Dataverse Meeting Agenda

July 11th: Dataverse Community Day 1

Room: Armenise Amphitheater, Harvard Medical School

Keynote & Update on Dataverse Recording

8:30 - 9am Registration and Coffee

9:00 - 9:45am Welcome & Keynote 

Welcome from Mercè Crosas, Chief Data Science and Technology Officer, IQSS 

Keynote: Sarah Thomas, Vice President for the Harvard Library and University Librarian  (Presentation Slides) 

10:00 - 10:30am Update on Dataverse Part 1 

Mercè Crosas, Chief Data Science & Technology Officer, IQSS (Presentation Slides)

Sonia Barbosa, Manager of Data Curation & Manager of the Murray Research Archive, IQSS 

Elizabeth Quigley, User Experience Lead, IQSS 

(Presentation Slides)

10:30 - 10:45am Coffee Break with snacks

10:45am - 12:15pm Dataverse Repositories Around the World Part 1

Moderator: Sonia Barbosa

Piotr Sliz, Associate Professor, Harvard Medical School (Presentation Slides)

Sherry Lake, Scholarly Repository Librarian, University of Virginia (Presentation Slides)

Ryan Steans, Assistant Director, Texas Digital Library (Presentation Slides)

Sophia Lafferty-Hess, Research Data Manager, Odum Institute Data Archive (Presentation Slides)

Miguel Angel Mardero, Coordinator, CARINIANA Network (Presentation Slides)

Sebastian Karcher, Associate Director, QDR

Nic Weber, Associate Technical Director, QDR

(Presentation Slides)

12:15 - 1:30pm Lunch

1:30 - 2:30pm Using Dataverse Part 1 (for social sciences and biomedical sciences)

Moderator: Simo Goshev

Richard Ball, Associate Professor of Economics, Haverford College & Project TIER (Presentation Slides)

Dan O'Brien, Research Director, Boston Area Research Initiative (BARI) & Assistant Professor, Northeastern University (Presentation Slides)
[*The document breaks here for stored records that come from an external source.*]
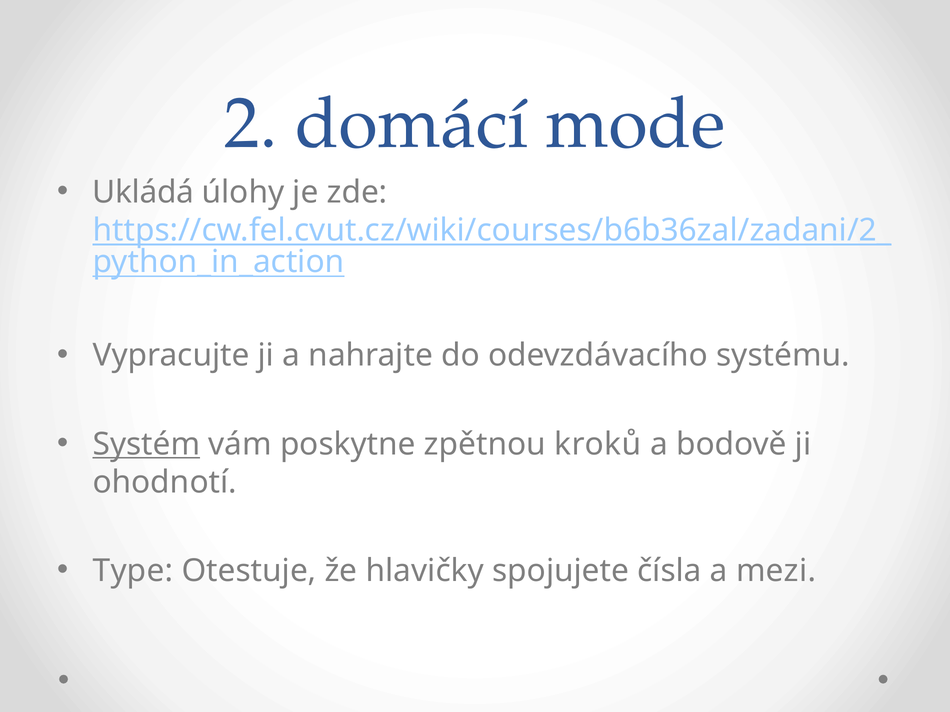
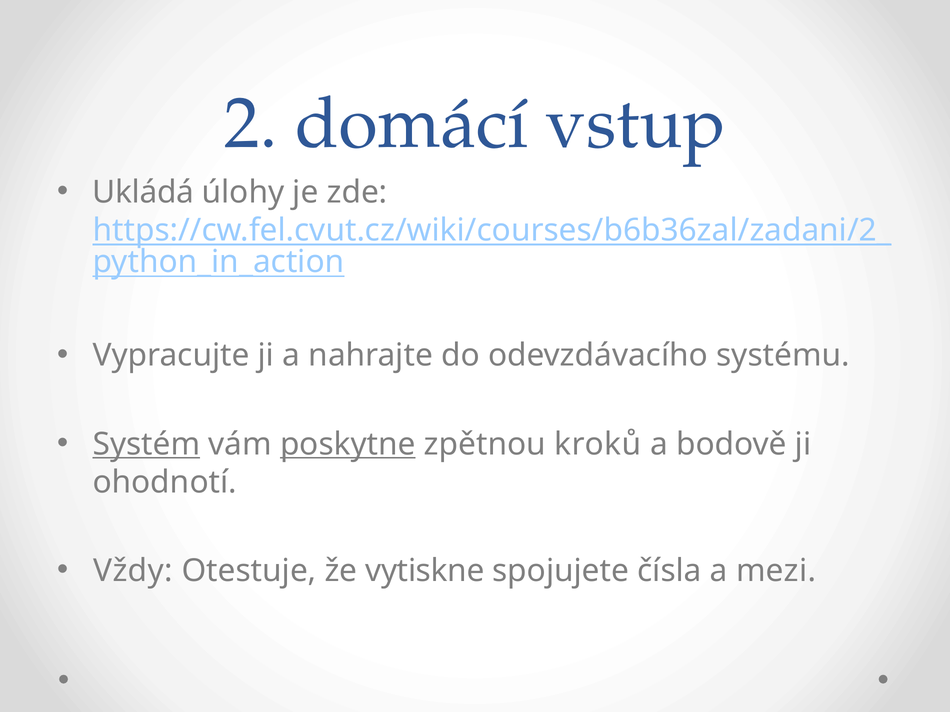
mode: mode -> vstup
poskytne underline: none -> present
Type: Type -> Vždy
hlavičky: hlavičky -> vytiskne
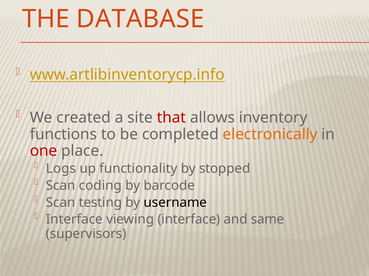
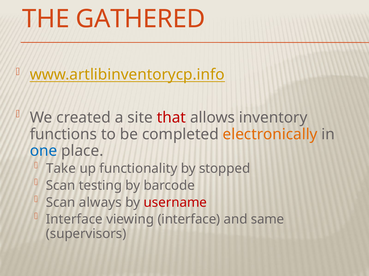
DATABASE: DATABASE -> GATHERED
one colour: red -> blue
Logs: Logs -> Take
coding: coding -> testing
testing: testing -> always
username colour: black -> red
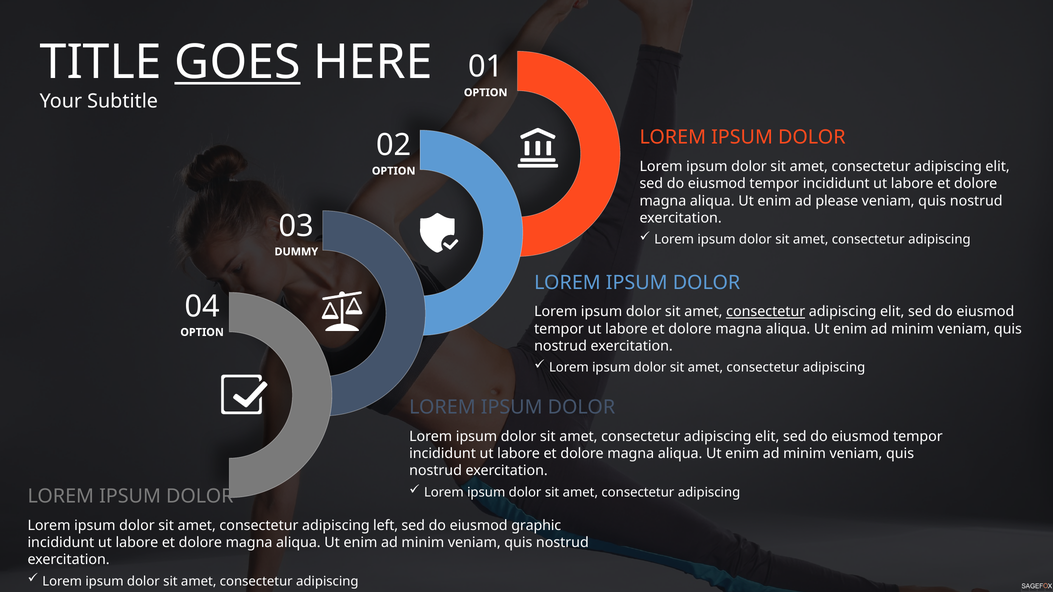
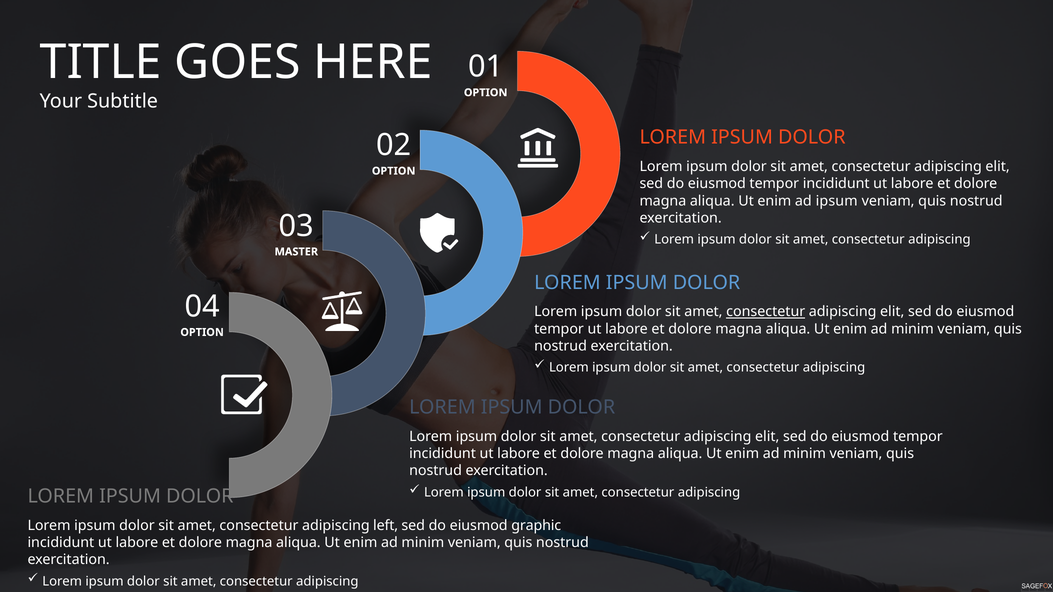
GOES underline: present -> none
ad please: please -> ipsum
DUMMY: DUMMY -> MASTER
Andres Colubri, Researcher, Sabeti Lab, Broad Institute (Presentation Slides)

Caroline Shamu, Assistant Professor, Harvard Medical School  (Presentation Slides)

2:30 - 3pm Coffee Break

3:00 - 4:30pm Using Dataverse Part 2 (by schools and colleges, research groups and journals)

Moderator: Sophia Lafferty-Hess

Emily Gustainis, Deputy Director, Countway Medical Library at Harvard Medical School  (Presentation Slides)
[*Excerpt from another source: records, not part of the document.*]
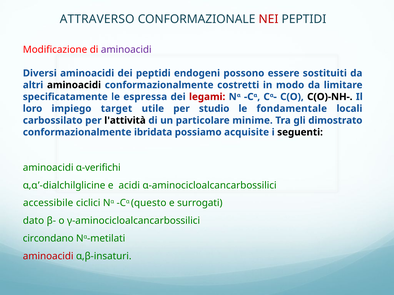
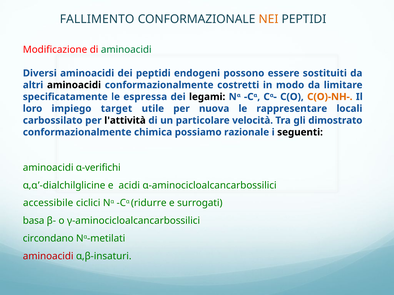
ATTRAVERSO: ATTRAVERSO -> FALLIMENTO
NEI colour: red -> orange
aminoacidi at (126, 50) colour: purple -> green
legami colour: red -> black
C(O)-NH- colour: black -> orange
studio: studio -> nuova
fondamentale: fondamentale -> rappresentare
minime: minime -> velocità
ibridata: ibridata -> chimica
acquisite: acquisite -> razionale
questo: questo -> ridurre
dato: dato -> basa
William G. Jacoby, Professor in the Department of Political Science at Michigan State University & Editor of American Journal of Political Science (Presentation Slides)

Alvaro Lima, Founder, Digaai (Live Demo)

David Ruvolo, Managing Editor, World Historical (Presentation Slides)

Dana Sievers, Research Assistant, PSI (Presentation Slides)

Barbara Mento, Data/GIS Librarian, Boston College (Presentation Slides)

Garth Griffin, Data Scientist, Collaboration with Radcliffe Academic Ventures (Presentation Slides)

Sonia Barbosa, Manager of Data Curation & Manager of the Murray Research Archive, IQSS (Presentation Slides)

Alex Caracuzzo, Research Data & Collections Librarian, Baker Library, Harvard Business School (Presentation Slides)

4:30 - 5pm Summary of First Day

Mercè Crosas, Chief Data Science & Technology Officer, IQSS

5:30pm Reception and Social Event at IQSS, with Poster Session

Room: Cafeteria in the first floor, 1737 Cambridge Street, Cambridge, MA (transportation provided, if you have signed up for it)

Welcome remarks from IQSS


July 12th: Dataverse Community Day 2

Room: Armenise Amphitheater, Harvard Medical School

Keynote & Update on Dataverse Recording

8:30 - 9:00am Registration and Coffee 

9:00 - 9:45am Keynote

Trisha Cruse, Executive Director, DataCite (Presentation Slides)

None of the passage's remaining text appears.